= The problem =
Please copy the lines below word for word, from the line containing "Page size: 1654x930." through the line containing "title f(x) Density", including both of those lines.

= Recorded data =
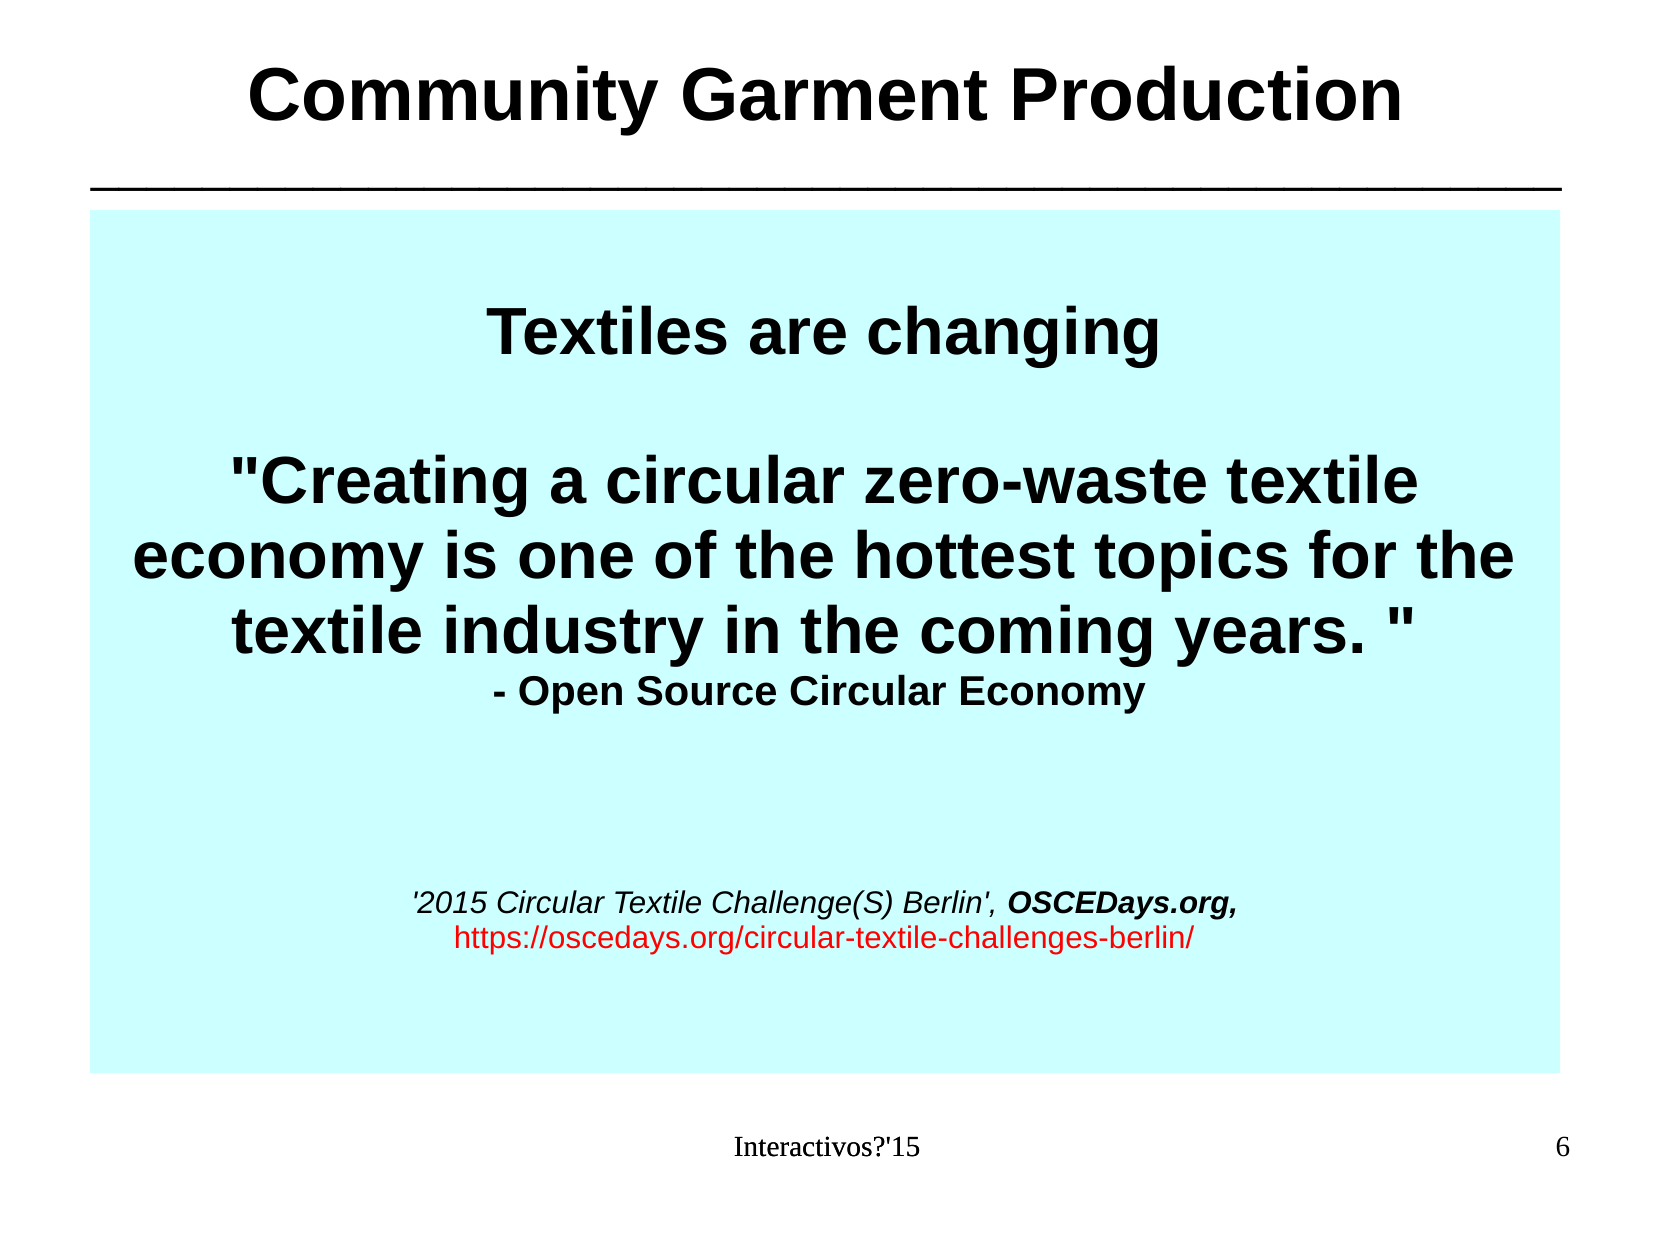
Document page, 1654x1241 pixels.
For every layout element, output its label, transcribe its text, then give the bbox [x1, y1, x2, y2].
...
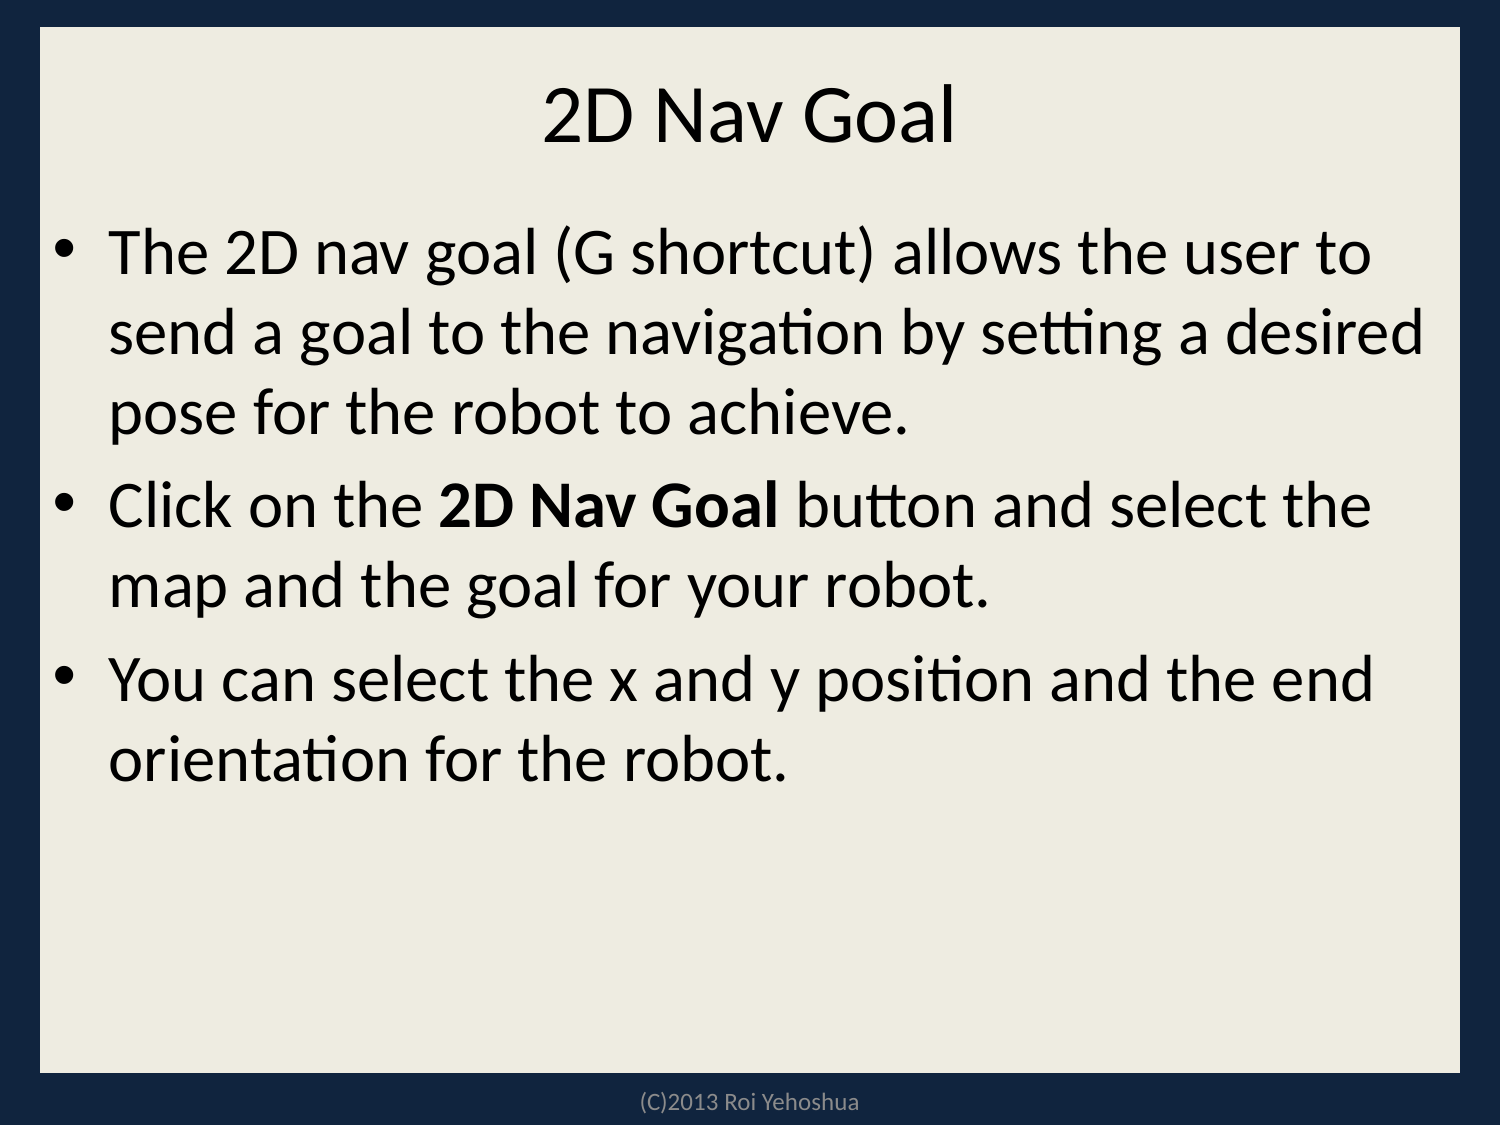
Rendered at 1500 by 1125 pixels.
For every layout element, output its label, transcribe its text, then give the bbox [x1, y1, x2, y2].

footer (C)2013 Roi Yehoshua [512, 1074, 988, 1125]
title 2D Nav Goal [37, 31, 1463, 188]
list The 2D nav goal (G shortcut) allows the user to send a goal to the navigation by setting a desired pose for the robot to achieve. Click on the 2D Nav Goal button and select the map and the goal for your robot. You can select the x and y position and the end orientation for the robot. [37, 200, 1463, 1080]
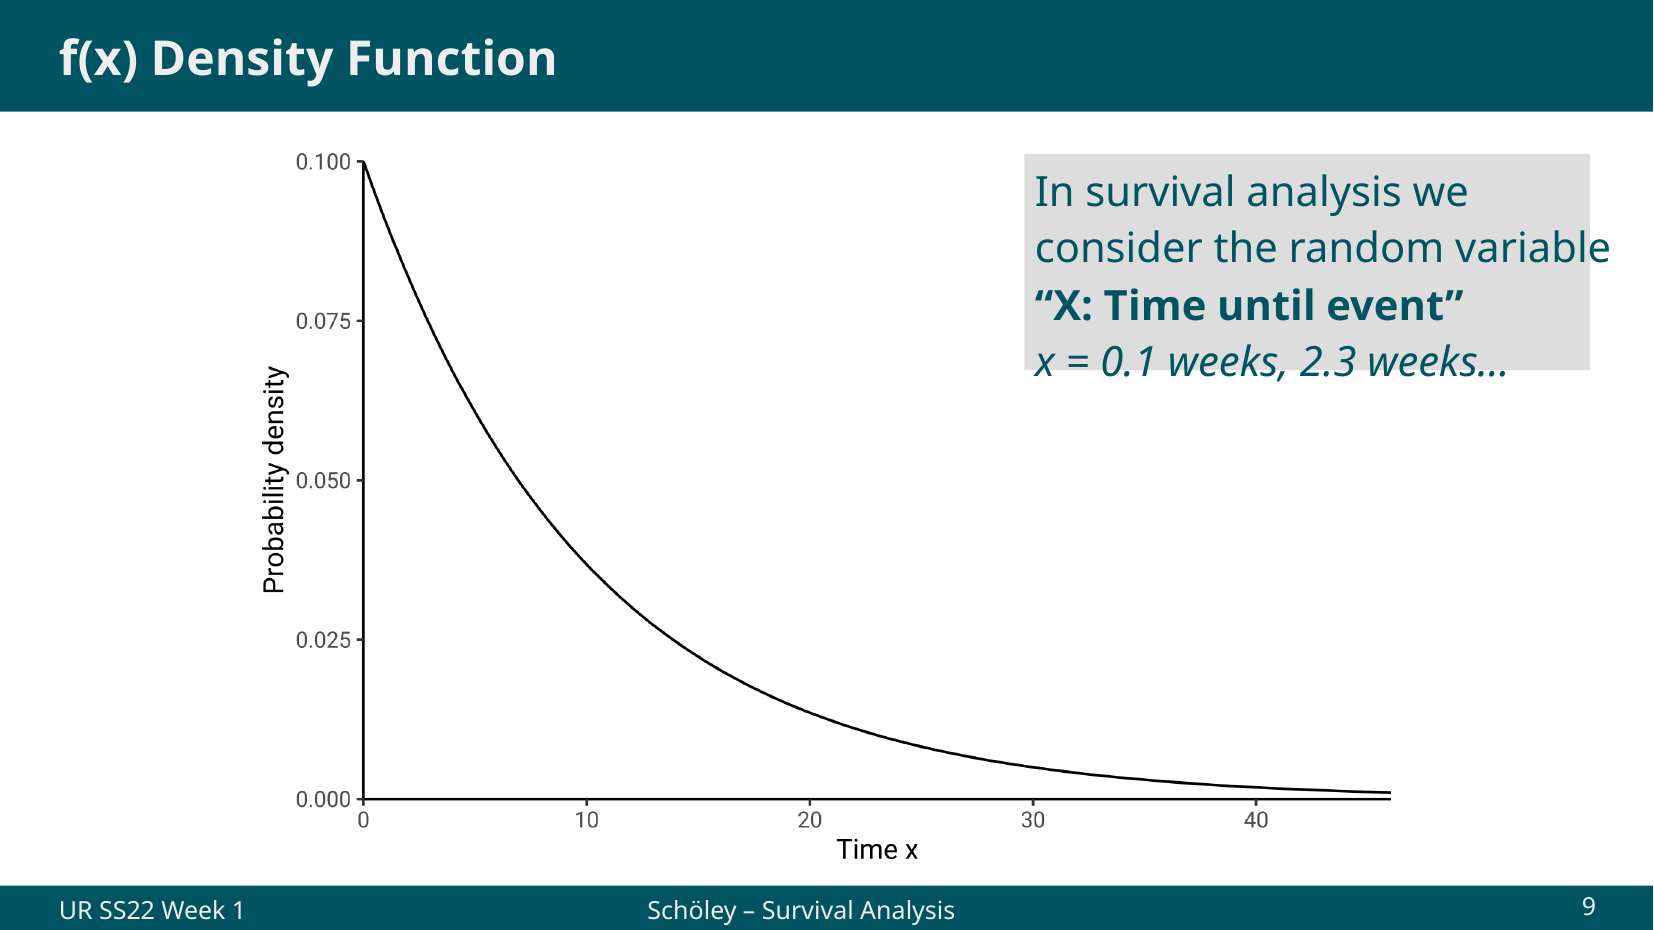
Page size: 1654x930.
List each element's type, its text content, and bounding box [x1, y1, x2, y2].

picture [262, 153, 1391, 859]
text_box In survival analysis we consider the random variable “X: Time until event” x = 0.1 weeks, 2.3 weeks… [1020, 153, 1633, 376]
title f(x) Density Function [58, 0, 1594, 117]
* * *
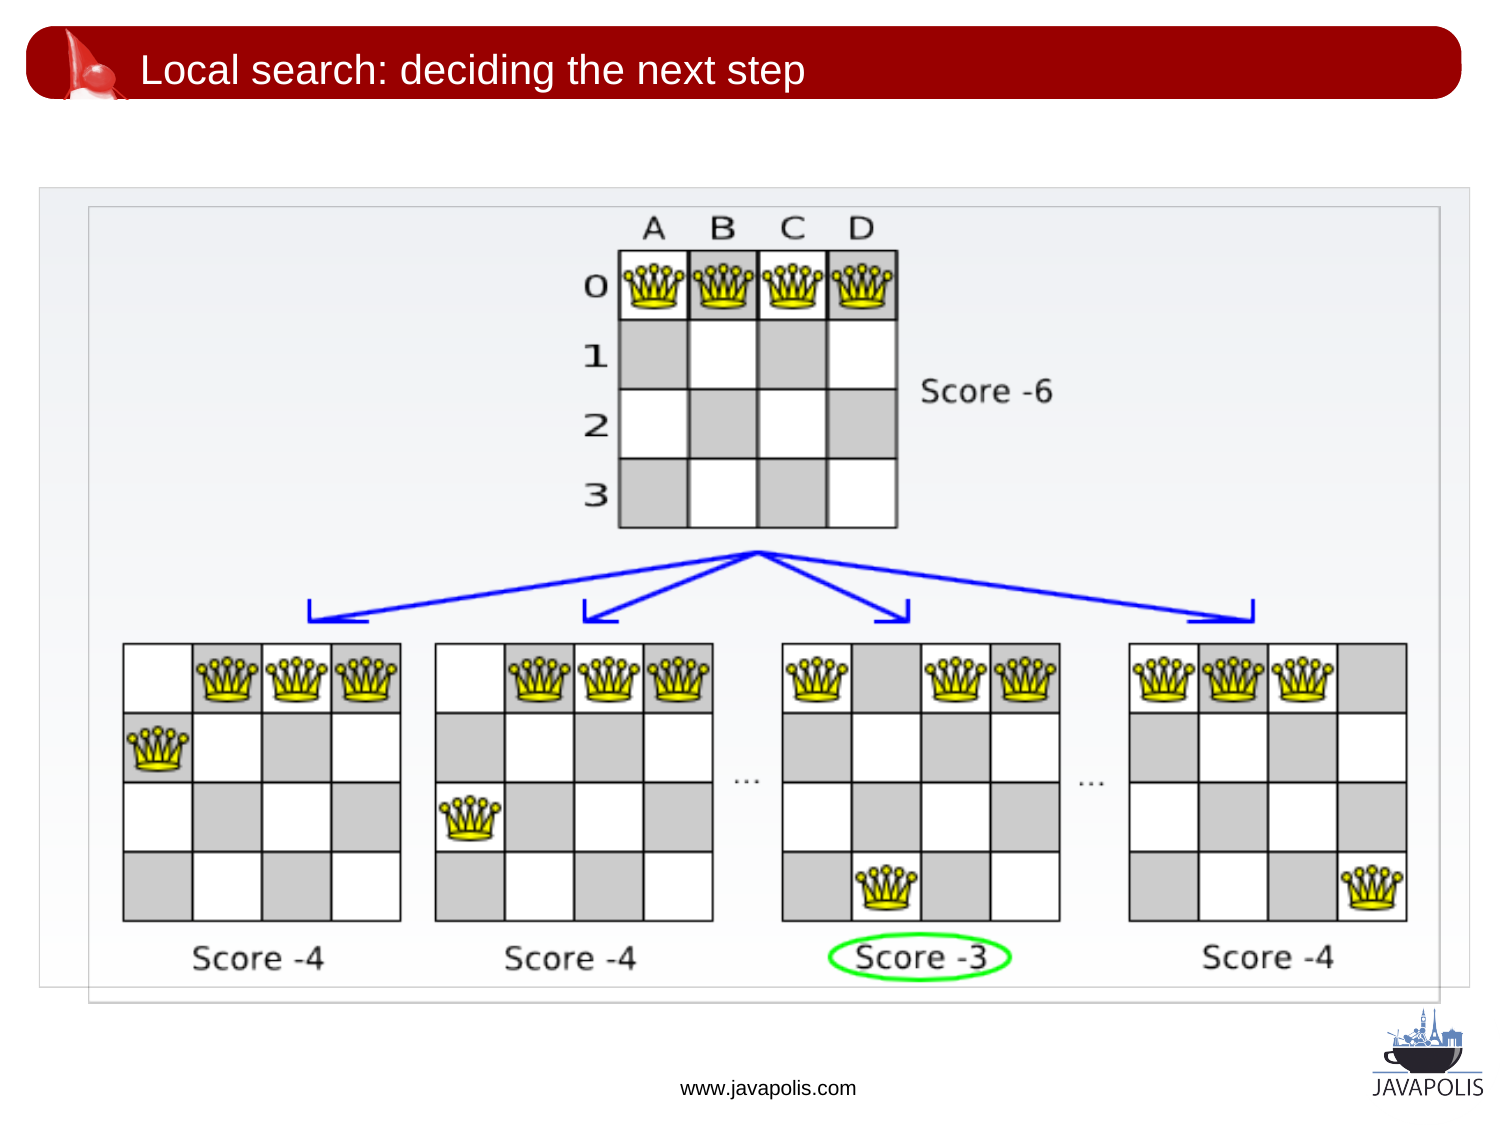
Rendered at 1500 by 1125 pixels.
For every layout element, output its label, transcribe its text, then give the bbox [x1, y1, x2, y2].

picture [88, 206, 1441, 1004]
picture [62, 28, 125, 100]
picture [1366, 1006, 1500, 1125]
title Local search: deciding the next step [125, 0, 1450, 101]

= Problem solution =
Page size: 1654x930.
List each element's type, its text content, and bounding box [x1, y1, x2, y2].

picture [262, 153, 1391, 859]
text_box In survival analysis we consider the random variable “X: Time until event” x = 0.1 weeks, 2.3 weeks… [1020, 153, 1633, 376]
title f(x) Density Function [58, 0, 1594, 117]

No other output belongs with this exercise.